Samisanthe, voir les sons en couleur
Originaire de l’Abitibi, Samisanthe présente Sifflement sur peau endormie, une illustration photographique envoûtante réalisée en 2023.
Appareil photo numérique à la main, l’artiste raconte qu’il erre souvent dans les rangs et les forêts de sa région natale à la recherche de textures intrigantes. « Je prends le médium et après je le détruis comme je veux », lance celui qui a une formation collégiale en photographie.
Dans sa démarche, Samisanthe expérimente différentes techniques, comme des jeux d’optique, la superposition d’images et l’application de peinture sur des imprimés pour représenter sa synesthésie.
« Je vois les sons en couleur. Je souhaite illustrer ce qui se passe dans mon cerveau [et] créer des lieux sécuritaires pour les gens. L’atmosphère m’importe beaucoup », dit-il en expliquant sa synesthésie.

Zélie Bissonnet et l’état du monde
En première année au Baccalauréat en histoire de l’art à l’UQAM, Zélie Bissonnet présente Désespoir. Une gravure sur plaque d’aluminium confectionnée en 2023 qui se réincarne, deux ans plus tard, à travers cinq autres médiums.
Laine tricotée, encre de Chine, fusain et broderie sur toile, collage de retailles et de revues d’art : les six jolies pièces qui forment Désespoir soulèvent un désir particulier de l’artiste.
« Ce n’est pas moi spécifiquement dans l’image, mais je voulais exprimer mon sentiment d’impuissance tant face à ma vie personnelle que l’état du monde », dit-elle.

Michèle St-Amand, ode à Simone
Présentement à la Maîtrise en recherche-intervention en histoire de l’art, Michèle St-Amand a conservé les griffes de sa chienne Simone pendant 12 ans avec l’idée d’en faire une création. L’artiste s’est finalement lancée dans le projet à l’occasion de l’exposition.
Relique s’articule autour d’une réflexion sur les notions de digestion dans le deuil, de cohabitation avec l’être disparu et de la préservation de sa présence.
« Je trouvais les griffes esthétiquement intéressantes. Les formes et les couleurs, ça m’évoquait toutes sortes de matières organiques, et c’est ça le fil conducteur. Je ne voulais pas que ce soit évident et j’aime que les gens y voient des choses différentes comme des champignons ou des fleurs. »

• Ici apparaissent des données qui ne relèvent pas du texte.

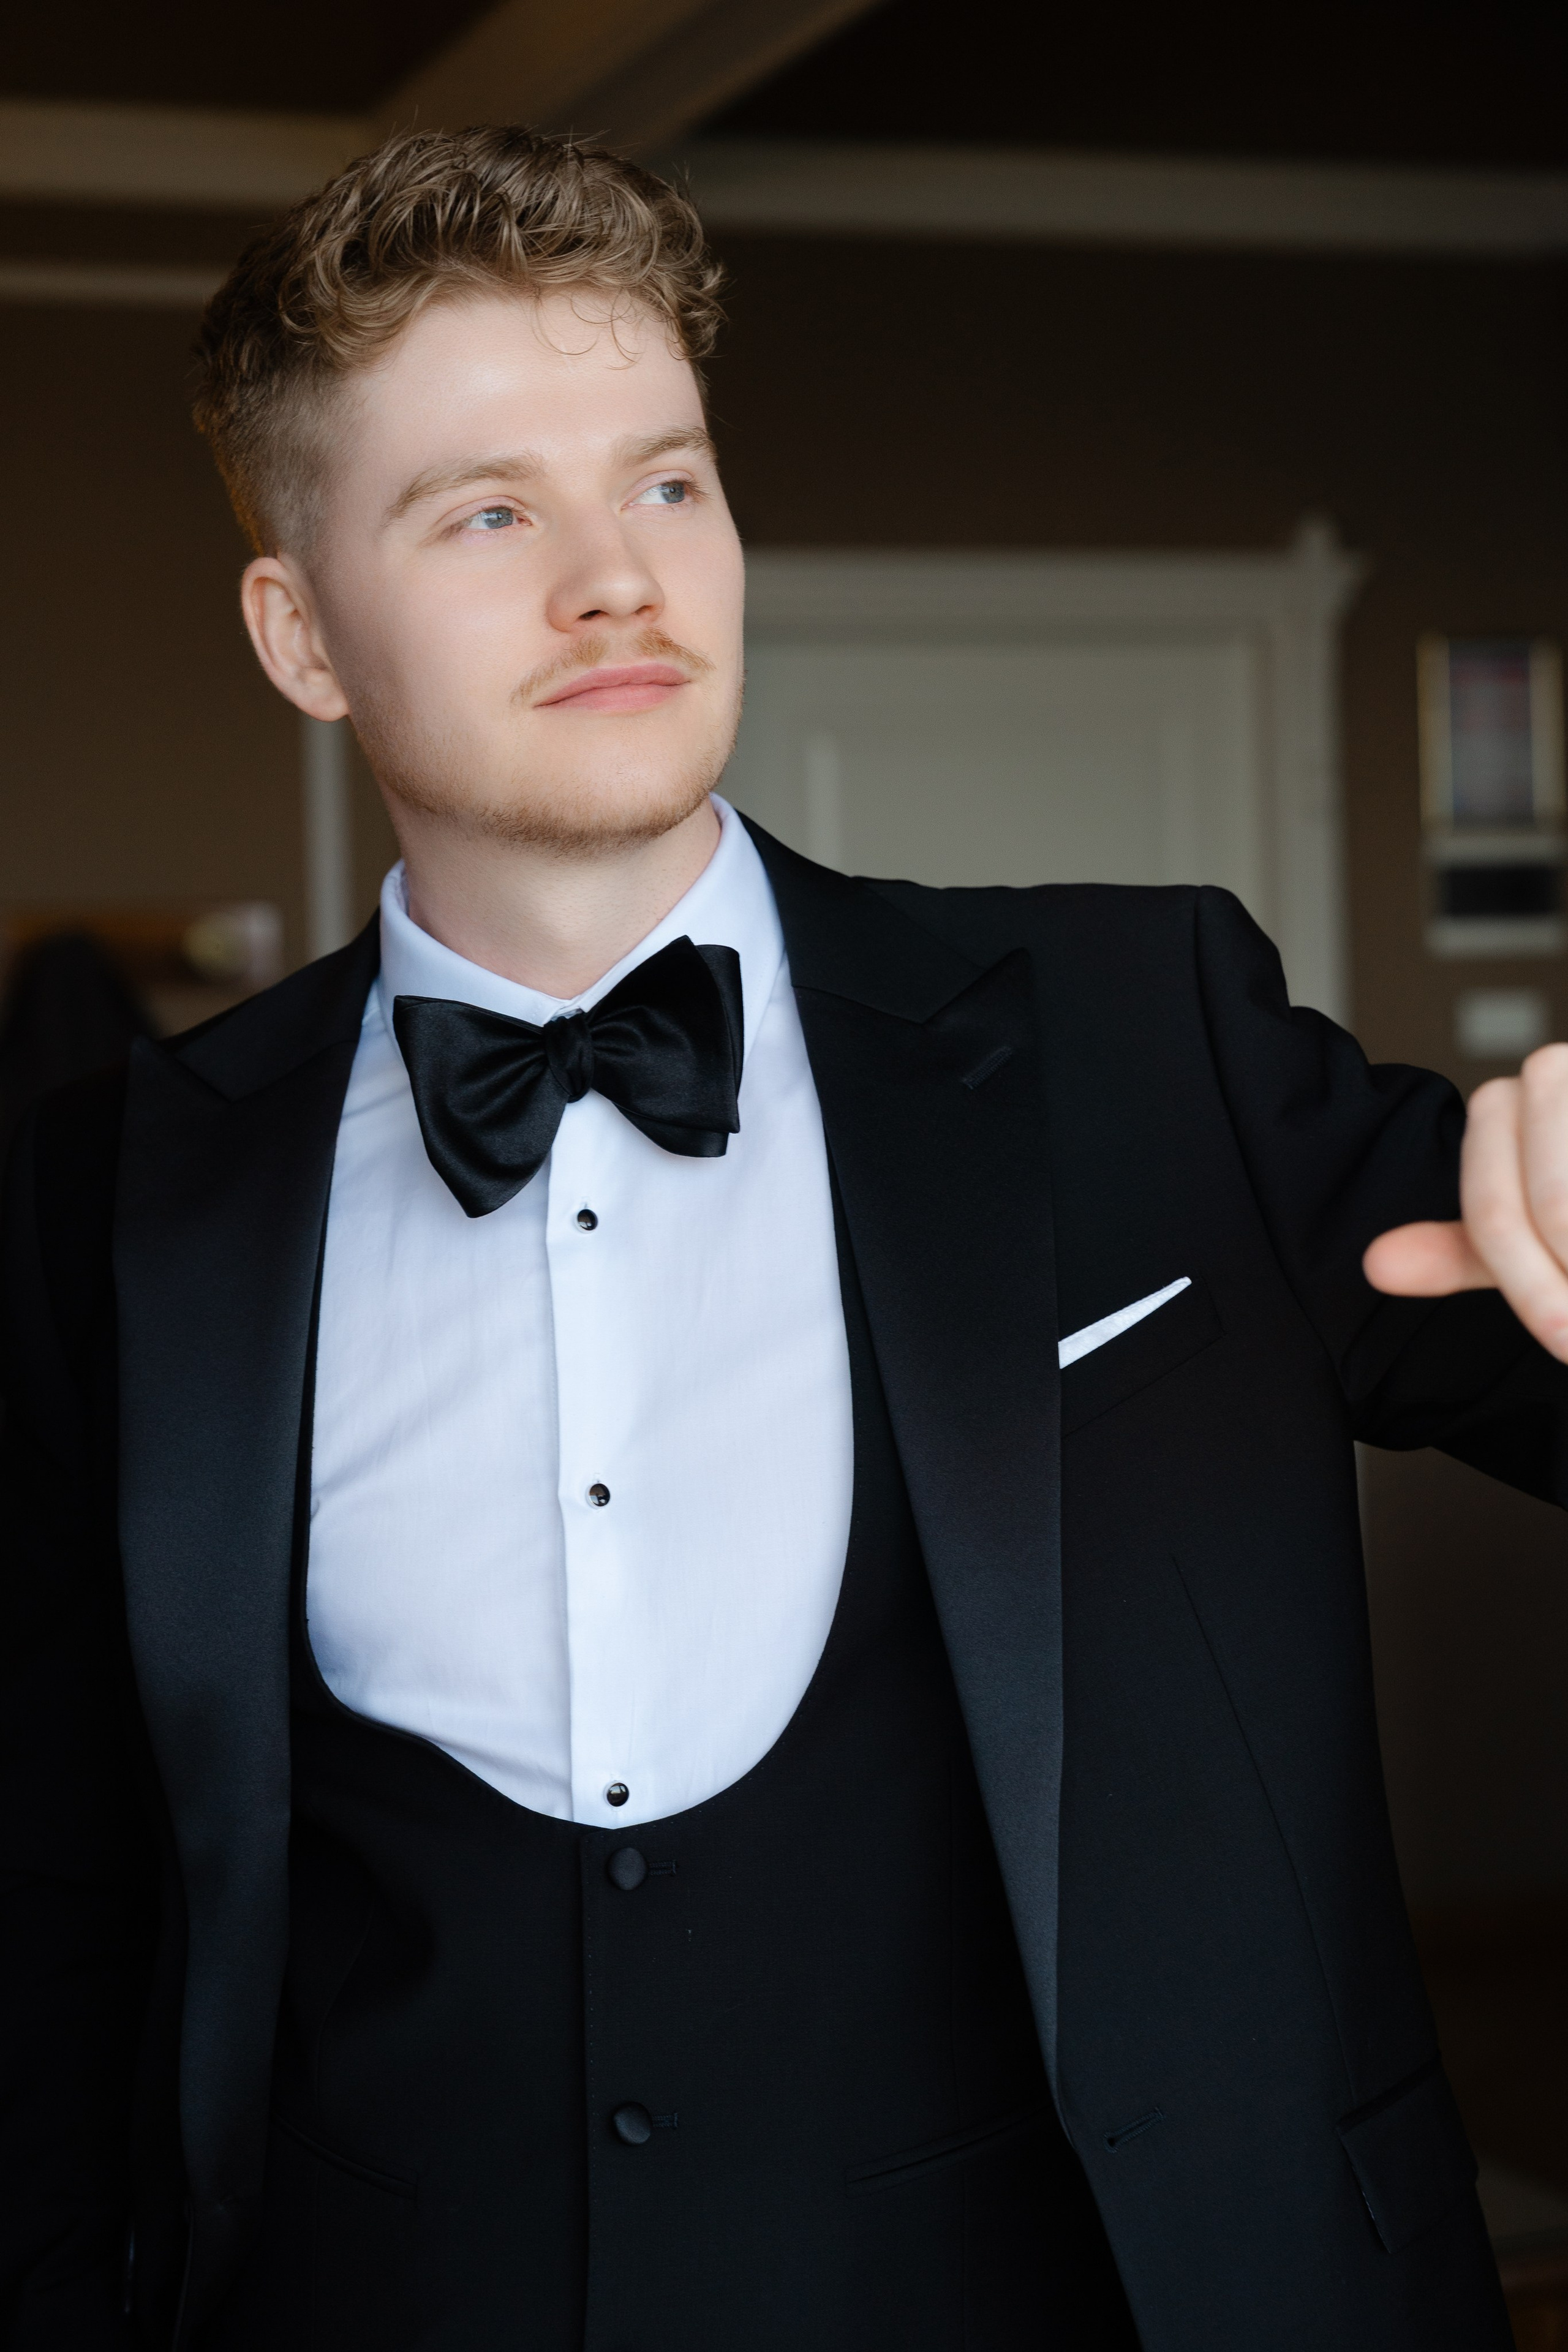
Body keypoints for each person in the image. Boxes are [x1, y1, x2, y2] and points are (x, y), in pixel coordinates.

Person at [2, 121, 1563, 2352]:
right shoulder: (113, 1188)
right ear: (300, 630)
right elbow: (55, 1904)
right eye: (485, 513)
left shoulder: (1147, 1031)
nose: (617, 578)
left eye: (666, 481)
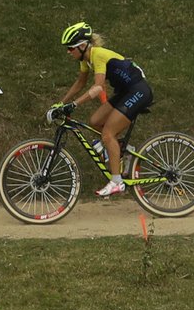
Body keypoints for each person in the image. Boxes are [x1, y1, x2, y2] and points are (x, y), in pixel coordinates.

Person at [50, 22, 153, 197]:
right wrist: (60, 103)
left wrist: (74, 105)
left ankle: (116, 181)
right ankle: (123, 152)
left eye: (70, 48)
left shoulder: (97, 55)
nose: (68, 52)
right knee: (95, 121)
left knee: (107, 134)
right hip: (125, 91)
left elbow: (98, 87)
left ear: (82, 46)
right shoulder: (85, 59)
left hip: (138, 91)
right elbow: (80, 83)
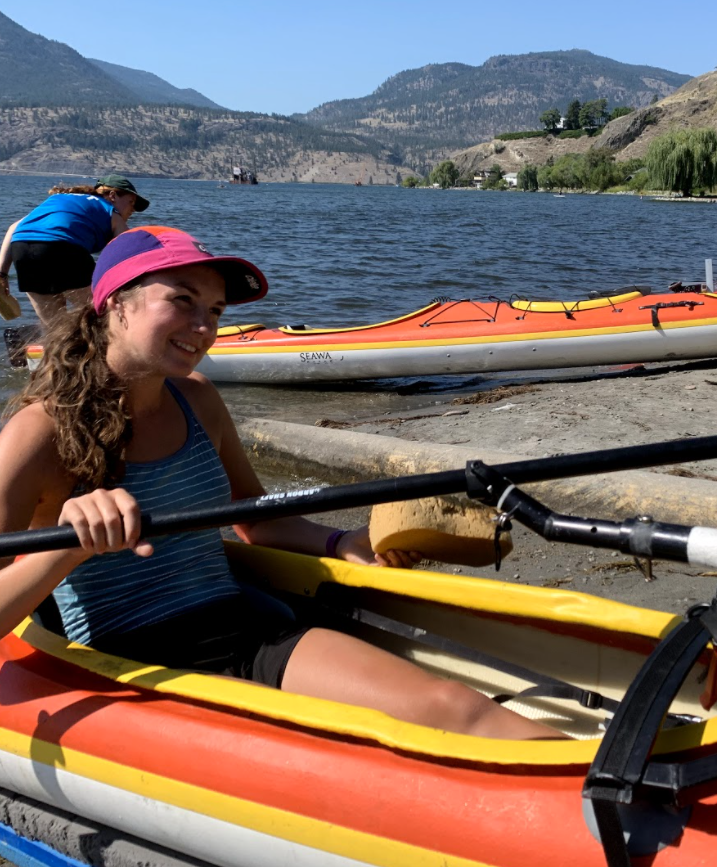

44 pages pour 22 artistes : voilà l’ambition finale de cette exposition, un catalogue. « C’est important pour nous d'avoir une mémoire papier, une preuve tangible que l'expo a eu lieu », insiste Charlotte Lauzon-Simon.
Pour l’étudiante, ce qui ressort de ce projet est « l’amitié, la bienveillance, et le sentiment d’appartenance à un groupe » qui habitent maintenant les universitaires en histoire de l’art. « Je suis fière que ça nous ait autant rassemblés. On va rentrer avec une grosse gang d’ami·es en septembre. »
L'ensemble des photographies de cet article sont le fruit du travail d'Allyson Caron-Pelletier.